**PROBLEM DESCRIPTION:**
Locate each line with the string "Ayurveda" in the listing below and copy it.

**SOURCE DATA:**
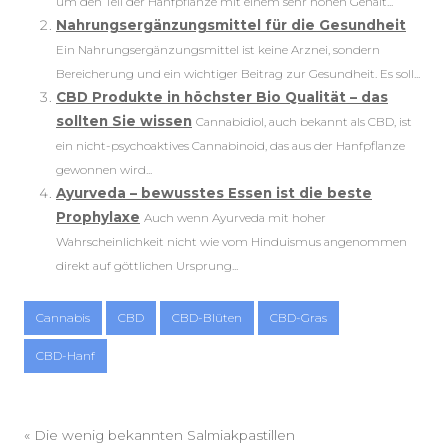
um den Teil der Hanfpflanze mit einem sehr hohen Gehalt...
Nahrungsergänzungsmittel für die Gesundheit
Ein Nahrungsergänzungsmittel ist keine Arznei, sondern
Bereicherung und ein wichtiger Beitrag zur Gesundheit. Es soll...
CBD Produkte in höchster Bio Qualität – das
sollten Sie wissen
Cannabidiol, auch bekannt als CBD, ist
ein nicht-psychoaktives Cannabinoid, das aus der Hanfpflanze
gewonnen wird...
Ayurveda – bewusstes Essen ist die beste
Prophylaxe
Auch wenn Ayurveda mit hoher
Wahrscheinlichkeit nicht wie vom Hinduismus angenommen
direkt auf göttlichen Ursprung...
Cannabis
CBD
CBD-Blüten
CBD-Gras
CBD-Hanf
«
Die wenig bekannten Salmiakpastillen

**ANSWER SECTION:**
Ayurveda – bewusstes Essen ist die beste
Auch wenn Ayurveda mit hoher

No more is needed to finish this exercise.